*Exercise brief*: Copy all of the data below word for word, leaving the pictures out.

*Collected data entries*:
"""

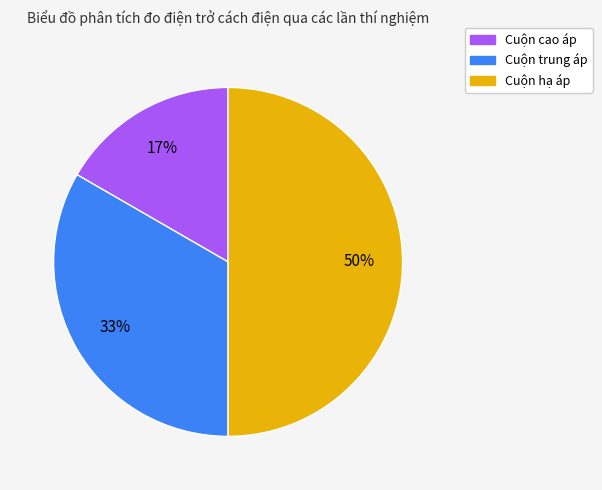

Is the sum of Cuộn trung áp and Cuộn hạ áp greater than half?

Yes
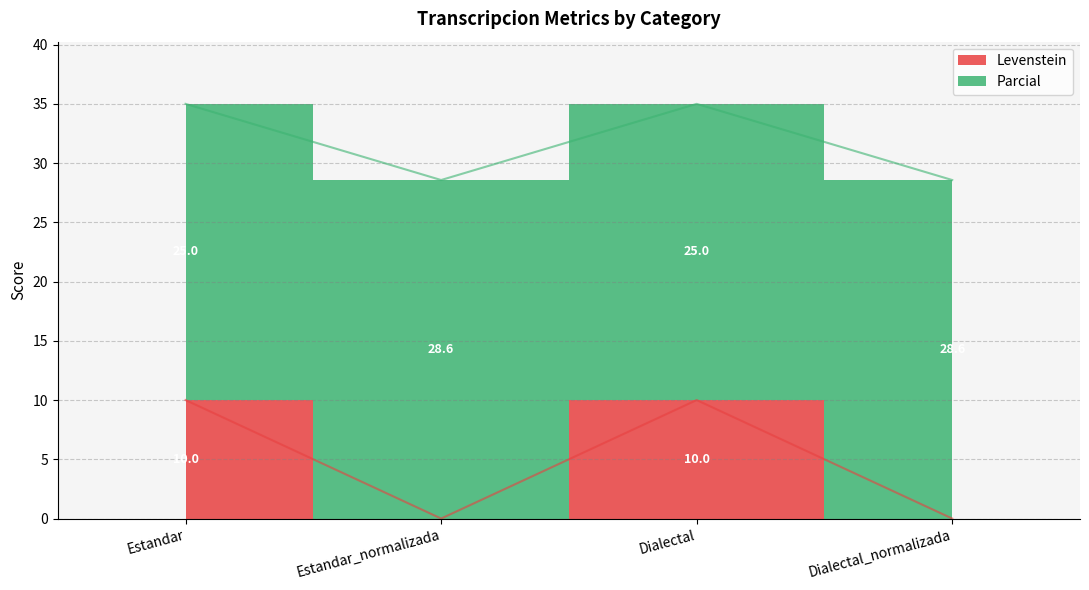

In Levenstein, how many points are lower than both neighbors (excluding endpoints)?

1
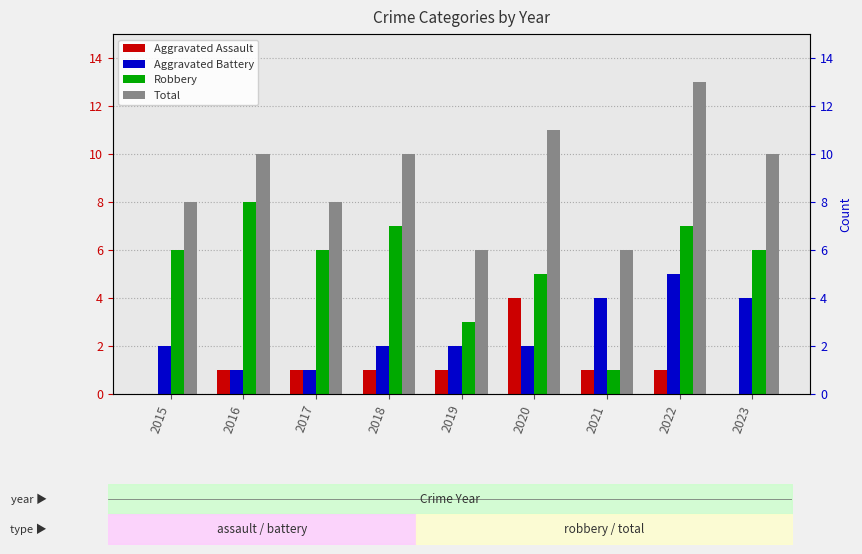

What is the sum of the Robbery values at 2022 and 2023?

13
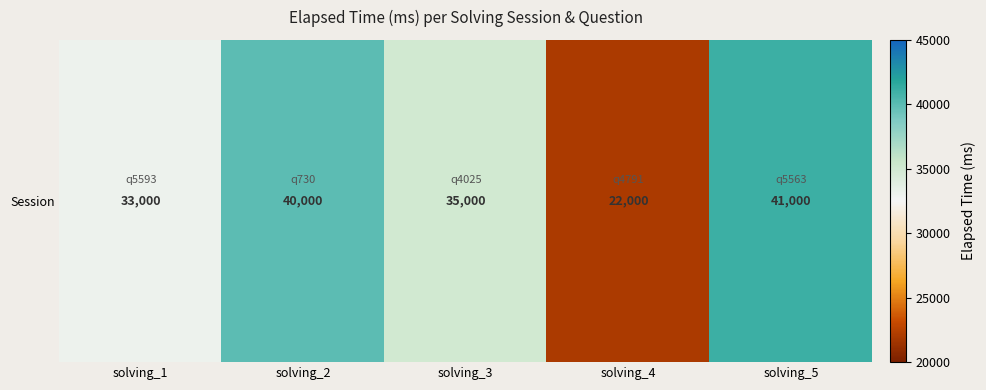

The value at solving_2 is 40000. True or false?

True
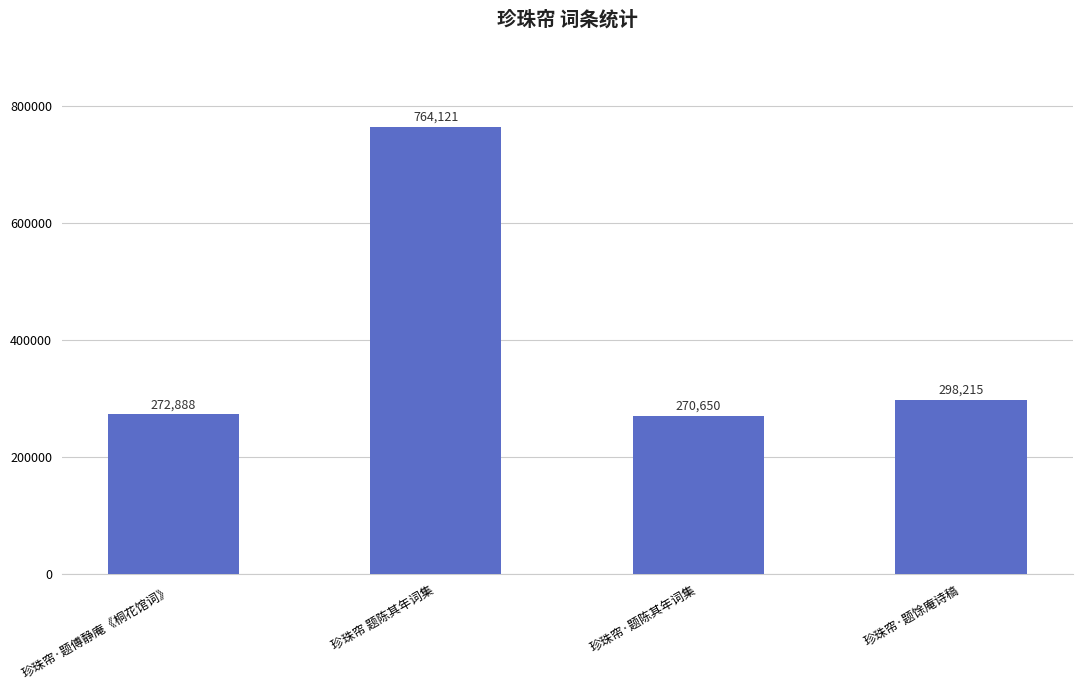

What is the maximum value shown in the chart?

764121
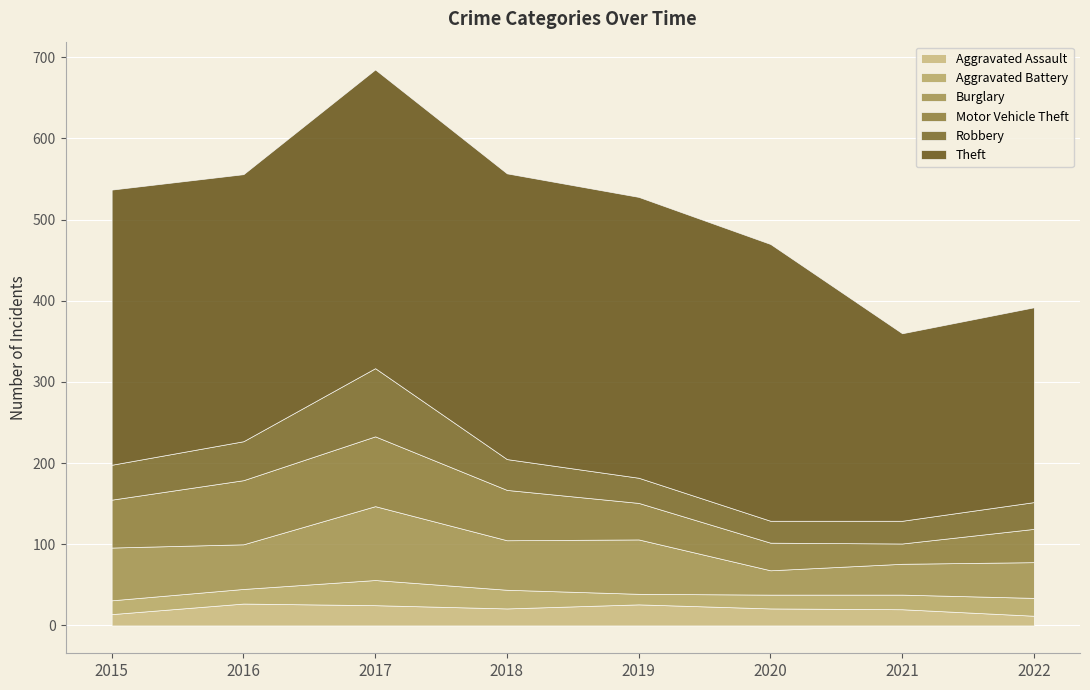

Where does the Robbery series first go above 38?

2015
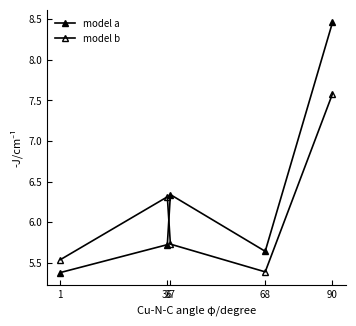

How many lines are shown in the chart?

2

"""

*Answer to this task*:
Is the sum of Cuộn trung áp and Cuộn hạ áp greater than half?

Yes

In Levenstein, how many points are lower than both neighbors (excluding endpoints)?

1

What is the sum of the Robbery values at 2022 and 2023?

13

The value at solving_2 is 40000. True or false?

True

What is the maximum value shown in the chart?

764121

Where does the Robbery series first go above 38?

2015

How many lines are shown in the chart?

2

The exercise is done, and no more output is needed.